Economic theory suggests that the main independent variable factors of demand for cigarettes are going to be based on the price and income of consumers. This assumes that cigarettes are a normal good, a good for which the income elasticity of demand is positive. Classifying cigarettes as a normal good suggests that as a person’s income goes up. Consumption of cigarettes will also go up enabling income to be a factor of demand. However, if the consumption of cigarettes went down as income went up then income can not be used as a factor of demand. This type of good is classed as an inferior one.
The prices of cigarettes are going up and according to economic theory demand must therefore go down. The law of demand suggests that as the price of a good goes up, providing that it is a normal good, then demand for that good will go down. This theory takes into account that all other things remain equal, ceteris paribus. A movement up the demand curve suggests that as price rises from PO to P1 then demand goes down from DO to D1. However, evidence1 shows that demand for cigarettes over the years 1971-1981 has gone up, hence, contradicting economic theory.
The economic theory about income assumes cigarettes are a normal good. If cigarettes were an inferior good it would mean that as a person’s income went up then their demand for cigarettes will go down. Income elasticity of demand measures the effect on the demand for cigarettes. This demonstrates that when all other things remain equal, ceterus paribus, and only the person’s income goes up then the demand for cigarettes will also go up. Other independent variables that describe the determinants of demand may be fashion and compliments.
Consumers may smoke because it is what everybody else is doing, or even that celebrities are doing it. It is believed that models smoke to keep themselves thin therefore it is believed female smokers are influenced. Alcohol and drugs may be seen as goods from which smoking is derived from. Therefore as long as there are drinkers and drug takers there will always be, according the derived demand concept, demand for cigarettes. All of these independent variables can be expressed as a formula to describe the demand on the dependent variable, cigarettes: D cigarettes = f(P cigarettes, I, P compliments, P substitutes)

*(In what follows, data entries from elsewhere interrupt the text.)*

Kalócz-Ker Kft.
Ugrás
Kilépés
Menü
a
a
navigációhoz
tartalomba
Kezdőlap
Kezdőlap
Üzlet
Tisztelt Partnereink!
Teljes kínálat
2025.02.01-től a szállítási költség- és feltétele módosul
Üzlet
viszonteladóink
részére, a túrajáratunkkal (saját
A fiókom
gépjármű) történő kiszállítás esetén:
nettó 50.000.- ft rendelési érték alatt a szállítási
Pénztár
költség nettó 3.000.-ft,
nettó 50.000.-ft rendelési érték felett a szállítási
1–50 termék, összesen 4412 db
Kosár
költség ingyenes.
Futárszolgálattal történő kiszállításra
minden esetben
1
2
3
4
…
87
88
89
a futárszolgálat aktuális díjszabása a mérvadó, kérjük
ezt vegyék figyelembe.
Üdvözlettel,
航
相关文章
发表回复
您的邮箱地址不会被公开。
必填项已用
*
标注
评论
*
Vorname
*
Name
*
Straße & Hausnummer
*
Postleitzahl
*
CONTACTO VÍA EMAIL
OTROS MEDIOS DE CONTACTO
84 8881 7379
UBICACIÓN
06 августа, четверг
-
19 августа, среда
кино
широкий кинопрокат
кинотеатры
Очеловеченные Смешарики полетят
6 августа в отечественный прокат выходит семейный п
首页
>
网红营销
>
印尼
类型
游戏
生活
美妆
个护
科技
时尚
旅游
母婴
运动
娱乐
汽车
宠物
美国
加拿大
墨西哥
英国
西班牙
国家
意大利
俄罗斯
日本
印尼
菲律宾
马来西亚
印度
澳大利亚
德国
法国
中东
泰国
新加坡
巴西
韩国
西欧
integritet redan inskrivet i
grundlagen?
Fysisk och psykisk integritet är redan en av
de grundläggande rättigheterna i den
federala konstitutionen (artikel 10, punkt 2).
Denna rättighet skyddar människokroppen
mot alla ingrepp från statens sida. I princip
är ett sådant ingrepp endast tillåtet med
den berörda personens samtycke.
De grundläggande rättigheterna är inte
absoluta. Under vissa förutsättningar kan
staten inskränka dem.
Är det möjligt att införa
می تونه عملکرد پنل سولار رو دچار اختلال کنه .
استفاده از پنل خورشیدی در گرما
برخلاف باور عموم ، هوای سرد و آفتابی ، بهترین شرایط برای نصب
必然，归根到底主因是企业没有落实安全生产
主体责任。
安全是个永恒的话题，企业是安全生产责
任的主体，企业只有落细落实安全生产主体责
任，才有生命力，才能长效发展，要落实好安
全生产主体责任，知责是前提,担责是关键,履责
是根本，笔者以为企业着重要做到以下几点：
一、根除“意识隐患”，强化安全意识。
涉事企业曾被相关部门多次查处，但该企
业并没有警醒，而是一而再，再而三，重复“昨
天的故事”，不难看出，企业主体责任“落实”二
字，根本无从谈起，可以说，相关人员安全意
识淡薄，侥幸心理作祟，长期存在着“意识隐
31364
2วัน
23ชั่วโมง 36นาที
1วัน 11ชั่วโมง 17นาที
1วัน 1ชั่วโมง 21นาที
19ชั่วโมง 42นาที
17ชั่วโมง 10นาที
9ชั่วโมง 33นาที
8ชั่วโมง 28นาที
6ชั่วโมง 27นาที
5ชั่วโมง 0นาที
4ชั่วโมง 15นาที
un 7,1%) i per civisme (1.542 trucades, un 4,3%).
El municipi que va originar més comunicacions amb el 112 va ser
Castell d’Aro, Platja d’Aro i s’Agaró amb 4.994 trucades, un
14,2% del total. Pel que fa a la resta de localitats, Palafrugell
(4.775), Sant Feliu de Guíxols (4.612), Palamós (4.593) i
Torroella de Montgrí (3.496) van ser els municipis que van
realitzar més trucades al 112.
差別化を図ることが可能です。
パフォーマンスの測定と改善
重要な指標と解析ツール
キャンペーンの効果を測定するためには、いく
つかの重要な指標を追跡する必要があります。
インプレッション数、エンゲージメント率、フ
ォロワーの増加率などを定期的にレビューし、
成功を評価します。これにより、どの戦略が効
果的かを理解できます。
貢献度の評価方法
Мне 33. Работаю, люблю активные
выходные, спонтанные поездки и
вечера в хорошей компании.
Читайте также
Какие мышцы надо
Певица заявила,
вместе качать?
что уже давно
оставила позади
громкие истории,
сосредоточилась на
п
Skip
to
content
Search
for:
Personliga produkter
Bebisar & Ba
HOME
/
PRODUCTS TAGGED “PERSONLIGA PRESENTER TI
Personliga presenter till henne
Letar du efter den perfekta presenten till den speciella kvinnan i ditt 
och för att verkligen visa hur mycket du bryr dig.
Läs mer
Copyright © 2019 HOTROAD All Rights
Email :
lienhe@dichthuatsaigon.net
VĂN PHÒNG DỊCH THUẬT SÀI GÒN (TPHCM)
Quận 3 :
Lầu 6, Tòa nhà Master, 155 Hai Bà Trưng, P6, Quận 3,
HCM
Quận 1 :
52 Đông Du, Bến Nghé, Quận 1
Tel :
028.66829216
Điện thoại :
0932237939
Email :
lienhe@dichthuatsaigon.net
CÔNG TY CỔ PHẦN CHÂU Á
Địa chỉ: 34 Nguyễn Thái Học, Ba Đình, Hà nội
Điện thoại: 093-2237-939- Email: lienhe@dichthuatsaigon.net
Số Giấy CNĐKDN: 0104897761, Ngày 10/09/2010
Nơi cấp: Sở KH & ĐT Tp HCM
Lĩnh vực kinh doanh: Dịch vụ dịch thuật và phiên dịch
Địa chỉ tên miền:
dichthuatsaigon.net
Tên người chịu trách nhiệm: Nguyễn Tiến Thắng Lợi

1: BBC. CO. UK “Tobacco trend for high income countries demonstrating that the consumption had increased from 27000 cigarettes to 30000 per annum. 396 QB The taxes a smoker faces in the UK are VAT and Tobacco duty. The government believe that cigarettes should be heavily taxed due to the negative externalities associated with its consumption. “The cost of smoking one pack of cigarettes in term of value to life lost is $35. Koszegi and Gruber ‘New economics of smoking 2003’ Economic theory suggests that if a good is taxed its consumption will decrease.
The effect tobacco duty which is 20% of the price of cigarettes “Ash. org. uk 2002 basic facts on smoking” will have on consumption depends on the elasticity of the demand. If demand is elastic then the change in price for cigarettes would create a greater change in quantity demanded. However if the demand curve was to be inelastic then an increase in price would lead to a smaller change in QD. This theory can be used to show how much of the tax consumers and producers pay.. Consumers under this diagram would pay less then producers.
However, both consumer and producer see a reduction in surplus. When the output of cigarettes is restricted to less then the ‘optimum efficient level’ under perfect competition you create the ‘dead weight loss’. The cigarette market in the UK has no close substitutes. If you were to get an amount of utility from smoking then that utility may not be gained from another good. Therefore taxes will not have much affect in the short or long term. This is because consumers can not substitute their need for cigarettes for anything else.